Dès 1889, en France, l’ingénieur Bethouart imagina une bluterie plane, à cinq plateaux superposés munis de soies. Dans la même décennie, mais hélas deux ans avant, en 1887, deux frères, meuniers à Budapest, en Hongrie, nommés Haggenmacher, avaient imaginé une bluterie plane rectangulaire qu’ils font construire par la maison Luther de Brunswick et qui lui donne le nom de Plansichter. Cet appareil est introduit en France en 1889 par Brault, Teisset et Gillet. Ces constructeurs installent les premiers aux « Grands Moulins de Corbeil ».

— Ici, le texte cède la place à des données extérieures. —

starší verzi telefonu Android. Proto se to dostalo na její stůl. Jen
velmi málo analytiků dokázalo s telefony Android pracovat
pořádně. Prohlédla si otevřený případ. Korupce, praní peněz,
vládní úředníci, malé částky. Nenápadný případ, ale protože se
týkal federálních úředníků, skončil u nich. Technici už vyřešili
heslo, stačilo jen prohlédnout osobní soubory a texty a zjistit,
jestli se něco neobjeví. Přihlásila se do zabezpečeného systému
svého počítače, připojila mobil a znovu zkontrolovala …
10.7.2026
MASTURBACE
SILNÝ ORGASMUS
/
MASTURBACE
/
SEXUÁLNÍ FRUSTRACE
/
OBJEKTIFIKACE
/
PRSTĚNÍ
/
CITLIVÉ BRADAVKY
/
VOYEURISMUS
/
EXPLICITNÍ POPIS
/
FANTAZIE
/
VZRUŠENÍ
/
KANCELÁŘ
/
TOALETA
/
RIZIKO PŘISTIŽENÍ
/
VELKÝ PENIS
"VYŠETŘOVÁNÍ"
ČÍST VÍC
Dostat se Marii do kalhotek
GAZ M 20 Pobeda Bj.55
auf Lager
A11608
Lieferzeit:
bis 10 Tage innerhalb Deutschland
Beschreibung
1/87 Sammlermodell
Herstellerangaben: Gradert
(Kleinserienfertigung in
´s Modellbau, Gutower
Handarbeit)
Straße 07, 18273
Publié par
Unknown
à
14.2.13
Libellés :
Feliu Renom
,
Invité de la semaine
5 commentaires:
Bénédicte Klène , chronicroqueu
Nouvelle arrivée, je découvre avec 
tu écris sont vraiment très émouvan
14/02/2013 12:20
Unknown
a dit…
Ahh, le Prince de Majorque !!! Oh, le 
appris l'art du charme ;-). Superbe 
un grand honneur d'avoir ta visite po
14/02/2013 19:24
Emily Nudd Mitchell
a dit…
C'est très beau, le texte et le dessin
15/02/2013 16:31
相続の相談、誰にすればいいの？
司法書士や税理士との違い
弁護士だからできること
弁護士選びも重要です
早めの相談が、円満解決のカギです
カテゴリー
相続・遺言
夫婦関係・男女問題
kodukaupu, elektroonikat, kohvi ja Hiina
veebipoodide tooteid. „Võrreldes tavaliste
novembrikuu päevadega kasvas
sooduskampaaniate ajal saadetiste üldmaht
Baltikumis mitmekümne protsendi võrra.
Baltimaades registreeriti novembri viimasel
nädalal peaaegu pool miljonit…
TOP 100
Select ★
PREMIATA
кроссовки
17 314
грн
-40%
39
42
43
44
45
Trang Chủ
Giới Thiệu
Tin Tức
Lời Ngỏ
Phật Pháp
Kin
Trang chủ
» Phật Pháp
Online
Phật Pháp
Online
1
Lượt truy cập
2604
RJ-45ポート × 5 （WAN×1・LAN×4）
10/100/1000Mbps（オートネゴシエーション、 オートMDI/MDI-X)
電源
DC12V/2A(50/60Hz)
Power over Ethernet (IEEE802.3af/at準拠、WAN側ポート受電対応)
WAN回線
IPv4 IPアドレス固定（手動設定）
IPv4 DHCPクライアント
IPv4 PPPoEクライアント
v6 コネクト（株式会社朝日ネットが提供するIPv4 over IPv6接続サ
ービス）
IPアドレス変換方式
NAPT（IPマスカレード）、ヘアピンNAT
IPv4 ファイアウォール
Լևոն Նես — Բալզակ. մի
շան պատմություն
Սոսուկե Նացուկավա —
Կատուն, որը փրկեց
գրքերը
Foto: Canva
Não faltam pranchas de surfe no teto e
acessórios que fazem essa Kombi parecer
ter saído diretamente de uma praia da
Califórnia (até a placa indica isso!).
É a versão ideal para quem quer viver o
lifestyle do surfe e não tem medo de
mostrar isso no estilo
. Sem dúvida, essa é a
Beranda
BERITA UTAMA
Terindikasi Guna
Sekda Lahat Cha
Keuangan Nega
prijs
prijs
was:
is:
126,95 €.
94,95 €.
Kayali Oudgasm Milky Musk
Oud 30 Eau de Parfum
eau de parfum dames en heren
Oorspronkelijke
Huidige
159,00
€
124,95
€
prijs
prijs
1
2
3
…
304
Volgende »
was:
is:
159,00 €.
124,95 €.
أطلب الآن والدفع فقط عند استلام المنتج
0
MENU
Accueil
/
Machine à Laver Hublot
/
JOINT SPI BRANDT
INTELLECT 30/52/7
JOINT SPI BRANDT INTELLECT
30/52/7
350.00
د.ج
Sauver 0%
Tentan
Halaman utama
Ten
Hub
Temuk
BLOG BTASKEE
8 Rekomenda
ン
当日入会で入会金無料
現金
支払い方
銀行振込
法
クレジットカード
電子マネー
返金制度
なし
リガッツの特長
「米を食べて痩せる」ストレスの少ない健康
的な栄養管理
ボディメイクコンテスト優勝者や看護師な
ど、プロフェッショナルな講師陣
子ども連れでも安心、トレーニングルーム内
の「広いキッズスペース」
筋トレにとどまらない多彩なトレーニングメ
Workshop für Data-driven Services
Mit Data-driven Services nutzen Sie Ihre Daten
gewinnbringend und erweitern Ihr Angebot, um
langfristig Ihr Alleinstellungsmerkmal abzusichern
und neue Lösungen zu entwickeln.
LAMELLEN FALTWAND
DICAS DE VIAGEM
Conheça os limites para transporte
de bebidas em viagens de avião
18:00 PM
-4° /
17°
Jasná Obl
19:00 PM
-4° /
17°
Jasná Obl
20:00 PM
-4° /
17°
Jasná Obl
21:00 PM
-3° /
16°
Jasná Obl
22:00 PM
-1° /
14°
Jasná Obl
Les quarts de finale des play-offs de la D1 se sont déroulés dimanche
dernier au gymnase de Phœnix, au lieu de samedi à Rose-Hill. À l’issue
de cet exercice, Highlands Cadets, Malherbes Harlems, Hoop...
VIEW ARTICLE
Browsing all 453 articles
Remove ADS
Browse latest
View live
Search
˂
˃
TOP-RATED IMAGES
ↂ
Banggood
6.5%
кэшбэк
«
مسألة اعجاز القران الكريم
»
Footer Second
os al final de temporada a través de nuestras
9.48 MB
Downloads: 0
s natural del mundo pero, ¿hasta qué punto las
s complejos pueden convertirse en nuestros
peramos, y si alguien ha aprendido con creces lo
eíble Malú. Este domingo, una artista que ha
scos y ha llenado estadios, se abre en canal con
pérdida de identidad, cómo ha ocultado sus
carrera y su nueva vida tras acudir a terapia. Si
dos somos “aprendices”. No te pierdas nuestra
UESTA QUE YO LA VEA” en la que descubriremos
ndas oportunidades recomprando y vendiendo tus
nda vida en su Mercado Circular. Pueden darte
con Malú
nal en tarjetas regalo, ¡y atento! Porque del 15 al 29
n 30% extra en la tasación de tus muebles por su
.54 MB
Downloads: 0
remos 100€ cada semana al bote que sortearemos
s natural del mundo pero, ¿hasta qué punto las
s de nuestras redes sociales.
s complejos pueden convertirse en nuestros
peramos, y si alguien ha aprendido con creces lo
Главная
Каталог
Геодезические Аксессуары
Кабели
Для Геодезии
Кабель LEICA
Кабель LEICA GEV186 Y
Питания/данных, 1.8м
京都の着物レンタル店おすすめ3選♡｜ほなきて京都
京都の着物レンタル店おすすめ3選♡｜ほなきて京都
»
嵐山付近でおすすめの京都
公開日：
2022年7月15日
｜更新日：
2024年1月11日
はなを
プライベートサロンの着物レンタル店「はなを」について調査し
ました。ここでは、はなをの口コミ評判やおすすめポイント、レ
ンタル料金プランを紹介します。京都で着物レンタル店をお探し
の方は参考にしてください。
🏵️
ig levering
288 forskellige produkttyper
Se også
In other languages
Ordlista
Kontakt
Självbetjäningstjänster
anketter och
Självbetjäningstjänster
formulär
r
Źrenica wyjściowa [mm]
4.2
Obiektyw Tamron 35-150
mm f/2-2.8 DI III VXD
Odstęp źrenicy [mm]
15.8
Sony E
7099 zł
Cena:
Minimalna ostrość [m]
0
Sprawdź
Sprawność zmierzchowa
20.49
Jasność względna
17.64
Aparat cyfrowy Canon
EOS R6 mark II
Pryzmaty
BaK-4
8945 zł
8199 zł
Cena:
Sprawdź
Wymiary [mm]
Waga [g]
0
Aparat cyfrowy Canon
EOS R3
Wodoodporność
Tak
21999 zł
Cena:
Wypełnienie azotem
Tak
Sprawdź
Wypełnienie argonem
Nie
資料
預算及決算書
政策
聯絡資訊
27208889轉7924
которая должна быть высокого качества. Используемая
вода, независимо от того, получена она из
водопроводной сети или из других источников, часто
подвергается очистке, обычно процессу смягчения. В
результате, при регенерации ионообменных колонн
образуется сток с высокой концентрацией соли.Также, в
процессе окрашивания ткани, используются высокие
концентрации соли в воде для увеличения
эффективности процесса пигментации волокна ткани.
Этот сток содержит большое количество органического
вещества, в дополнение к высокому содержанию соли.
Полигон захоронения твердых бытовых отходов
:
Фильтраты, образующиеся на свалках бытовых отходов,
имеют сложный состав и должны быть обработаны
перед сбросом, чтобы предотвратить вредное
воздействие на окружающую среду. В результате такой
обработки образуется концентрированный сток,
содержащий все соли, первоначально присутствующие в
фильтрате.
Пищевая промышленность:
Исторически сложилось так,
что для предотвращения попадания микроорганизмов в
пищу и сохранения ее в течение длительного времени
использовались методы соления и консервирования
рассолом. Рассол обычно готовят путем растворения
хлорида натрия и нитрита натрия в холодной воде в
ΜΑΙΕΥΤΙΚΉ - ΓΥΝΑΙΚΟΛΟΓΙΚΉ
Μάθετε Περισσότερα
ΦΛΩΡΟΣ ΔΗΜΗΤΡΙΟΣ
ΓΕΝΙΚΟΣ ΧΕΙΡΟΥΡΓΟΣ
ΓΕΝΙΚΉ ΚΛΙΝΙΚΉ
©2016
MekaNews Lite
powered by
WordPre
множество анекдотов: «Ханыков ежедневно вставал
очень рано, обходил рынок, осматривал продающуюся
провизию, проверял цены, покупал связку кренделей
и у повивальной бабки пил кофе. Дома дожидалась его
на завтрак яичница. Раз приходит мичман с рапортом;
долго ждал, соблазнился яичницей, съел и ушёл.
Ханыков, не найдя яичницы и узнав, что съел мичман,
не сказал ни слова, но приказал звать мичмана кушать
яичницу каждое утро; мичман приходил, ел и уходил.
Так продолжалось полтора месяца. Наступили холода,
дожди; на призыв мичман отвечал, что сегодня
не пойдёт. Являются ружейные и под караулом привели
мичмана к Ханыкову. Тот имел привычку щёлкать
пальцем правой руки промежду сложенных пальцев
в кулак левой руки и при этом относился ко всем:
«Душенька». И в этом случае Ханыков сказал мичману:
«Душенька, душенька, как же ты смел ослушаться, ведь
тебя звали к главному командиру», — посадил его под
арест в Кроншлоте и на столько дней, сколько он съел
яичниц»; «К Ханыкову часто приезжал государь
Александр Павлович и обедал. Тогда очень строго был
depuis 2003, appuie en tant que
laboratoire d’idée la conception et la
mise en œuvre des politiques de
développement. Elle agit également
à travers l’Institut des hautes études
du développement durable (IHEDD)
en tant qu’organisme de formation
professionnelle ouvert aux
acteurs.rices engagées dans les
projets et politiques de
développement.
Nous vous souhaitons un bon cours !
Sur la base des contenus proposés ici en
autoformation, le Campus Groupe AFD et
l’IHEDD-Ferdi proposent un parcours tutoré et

C’était un progrès considérable car on a pu par ce
nouveau procédé augmenter considérablement le rendement de la surface
blutante. La combinaison et la
disposition des tamis permettaient de faire dans une même machine la division
des produits, obtenir un refus et plusieurs extractions.
Bunge, meunier à Lubeck, modifie en 1894, la forme généralement
retenue et propose des machines à plateaux-tamis de forme circulaire. Dans ces
appareils, les constructeurs ont cherché à obtenir la plus grande surface
possible de blutage sous le plus faible espacement au sol possible.
Des perfectionnements nombreux furent apportés aux
plansichters, par tous les constructeurs de renom, et ce jusqu’à
aujourd’hui. Les plansichters modernes qui tamisent et classent les différents
produits de la mouture se révèlent les véritables cerveaux du moulin.
V – Les
sasseurs.
Les semoules, gruaux et finots provenant du broyage
doivent subir avant leur réduction au convertissage, une opération d’épuration.
Les appareils à bluter, aussi perfectionnés qu’ils soient ne peuvent classer
les semoules que par grosseur selon les mailles du tissu blutant et non par
densité selon leur nature. L’invention du premier sasseur mécanique donnant
de bons résultats est dû à un meunier de Bordeaux du nom de « Cabannes ».
Un brevet lui est délivré en 1855. Vers 1862, un autre sasseur dû à Loron,
meunier à Senlis, apparaît avec un brevet de perfectionnement en 1872. L’opération
de sassage mécanique n’a véritablement débutée qu’en 1856. Les brevets
ont été rares jusqu’en 1875, mais ils augmentent à partir de 1880 pour
atteindre un point culminant en 1895. Contrairement au plansichter, le sasseur
est animé d’un mouvement de va-et-vient avec effet de chasse. Il comporte des
tamis d’ouverture de mailles croissantes. Le porte tamis est légèrement
incliné de l’entrée vers la sortie. Pour assurer le classement densimétrique,
les tamis sont traversés par un courant d’air dont la vitesse est réglable.
Lors des enquêtes de 1936 préparant le contingentement des moulins, les
sasseurs n’étaient pas classés parmi les appareils de blutage.
Les perfectionnements apportés aux divers appareils de blutage, ronds, hexagonaux ou plans, firent l’objet de pas moins de 291 dépôts de brevets entre 1851 et 1913, preuve de l’intérêt des meuniers et des constructeurs pour améliorer constamment cette phase de travail.
Bibliographie :
-Journal de la meunerie et de la boulangerie, années 1890 à 1908.
-Le froment et sa mouture - Traité de meunerie – par Aimé Girard et L.Lindet – Paris 1903.
-Manuel de la meunerie - A. Bouquin – Paris 1923.
-Historique de la meunerie et de la boulangerie – T1- par Marcel Arpin – Paris 1948.
-La meunerie - par J-F. Lockwood. Directeur Général de Henri Simon LTD - France – 1950.
Je remercie M. Claude WILLM, ingénieur, AEMIC, consultant en industries céréalières pour l’aide apportée à la finalisation de cet article.